After months of mounting calls to step down from the opposition camp and even some fellow members of the ruling Democratic Party of Japan, it looks like Prime Minister Naoto Kan is finally ready to bow out.
And once again, the political hub of Nagata-cho has begun to buzz over who will be the next leader. Critics agree the most crucial job for the next DPJ president, who would become prime minister, is to stabilize the political situation amid a divided Diet and form ties with the Liberal Democratic Party, the largest opposition force.
“The next leader at the very least needs to be able to get in step with the LDP over policies, including tax reforms and reconstruction measures,” said Kazuhisa Kawakami, a political science professor at Meiji Gakuin University. “Without the LDP’s understanding, the new leader would run into deadlock . . . and then replacing (Kan) would become pointless.”
Although no date has been set yet, Kan is expected to officially announce his resignation as soon as the bond-issuance bill and legislation to promote renewable energy clears the Diet toward the end of this month. And the DPJ presidential election is likely to immediately follow.
“Once the second extra budget and two bills are approved, the DPJ will begin procedures to choose a new party leader and I will resign as prime minister,” Kan told an Upper House Budget Committee meeting Thursday.
Key lawmakers of both parties, including DPJ Secretary General Katsuya Okada and LDP President Sadakazu Tanigaki, have expressed the need for cooperation between the two parties. Tanigaki stressed during a news conference Thursday that he would be willing to work with the DPJ to rebuild Japan from the devastating March 11 earthquake and tsunami.

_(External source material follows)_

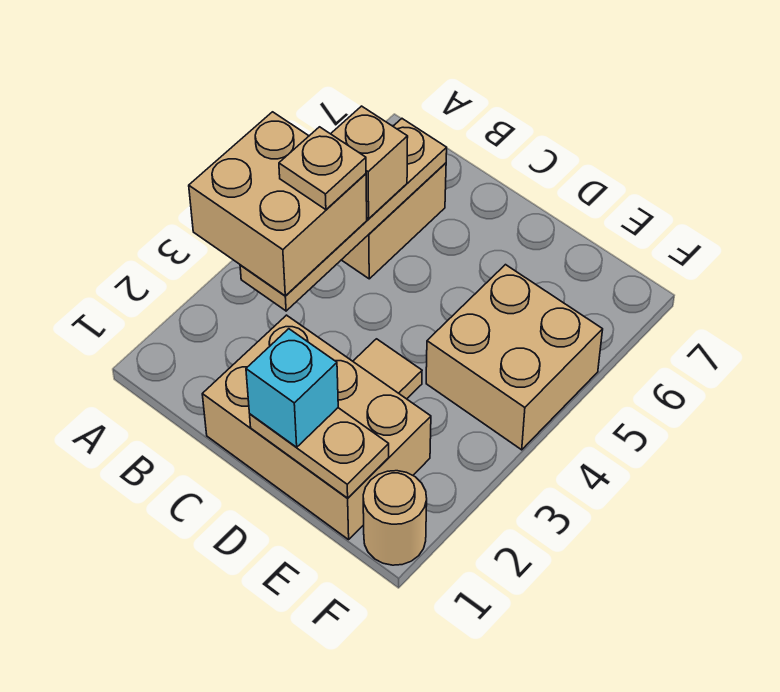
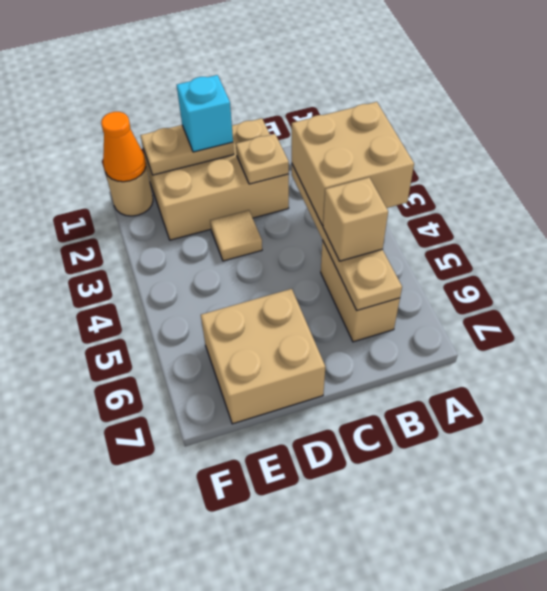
tan 1x1 plate [279,127,366,210] -> tan 1x1 plate moved to [236,134,289,184]
tan 2x2 brick [426,265,603,450] -> tan 2x2 brick moved to [201,289,325,424]
none -> orange 1x1 cone [101,112,146,182]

“The country is in a state of crisis and I believe that we must leave all options open and not rule anything out,” he told reporters. “It is natural for us to cooperate in the restoration and reconstruction of the disaster area, but I never said we would cooperate in other areas as well.”
No one has officially declared their candidacy, but various names have already surfaced, including Finance Minister Yoshihiko Noda, farm minister Michihiko Kano, former transport minister Sumio Mabuchi, former Environment Minister Sakihito Ozawa and former Diet affairs chief Shinji Tarutoko.
Of the likely candidates, only Noda so far has firmly stated the need for a tax hike. The LDP has also indicated an increase in income and corporate tax are necessary to rebuild Japan after the disaster.
Meiji Gakuin’s Kawakami said that if the new leader opposes a tax hike, the LDP would not cooperate and the political deadlock would continue.
“I think that the DPJ and the LDP should cooperate and raise the consumption tax, paving way for financial reconstruction,” Kawakami said. “Otherwise, the divided Diet will not change, confrontation between the ruling and opposition parties will continue and the political stagnation will be repeated.”
Since the March 11 disaster, Kan has focused on rebuilding the disaster area and bringing the crippled Fukushima No. 1 nuclear plant under control. Previously an advocate of increasing the use of nuclear power to 53 percent from the current 30 percent of the nation’s total electricity supply, he has done an about-face and wants Japan to curb its reliance on atomic energy.
A recent Kyodo News survey showed that 70 percent of the public wanted Kan to quit, but the same number supported his antinuclear stance.
But Norihiko Narita, a political science professor at Surugadai University in Saitama, explained that Kan was a former activist and is still burning with “a sense of mission.”
“I don’t think he understands why he has to quit, because he thinks he is working hard,” Narita said. “He is the first civil activist-turned-prime minister . . . and has a strong sense that he is fighting for justice.”
But critics agree that one of Kan’s biggest faults was that he had no specific goal — he was pursuing policies off the top of his head. Kan had spent years as an opposition lawmaker trying to come up with ways to change the LDP-led political world but not how to wield power, Narita explained.
“That’s why he would jump onto ideas from the Trans-Pacific Partnership to reform of social security and the tax system to antinuke policy and everything ends up being half-finished,” said Narita, who was also a former secretary in the early 1990s to then Prime Minister Morihiro Hosokawa, the leader of the first non-LDP coalition.
In June, Kan barely survived an opposition-sponsored no-confidence motion that, until the morning of the vote, a large group of fellow DPJ lawmakers backing former party President Ichiro Ozawa looked likely to support and bring Kan down. The prime minister has taken an “anti-Ozawa” path, triggering harsh resentment among those loyal to the party’s “shadow shogun”.
To stop the party from completely falling apart, Kan said he would “hand over his duties” once full-scale rebuilding started in the Tohoku region and the Fukushima nuclear crisis was nearer a resolution, but didn’t specify the timing of his exit. And in the end, it took more than two months for Kan to actually say he would resign.
“It is definitely abnormal that (politicians) are trying to drag down the prime minister at such a critical time after the disaster,” Narita said. “Fundamentally, it is about the DPJ’s internal conflict.”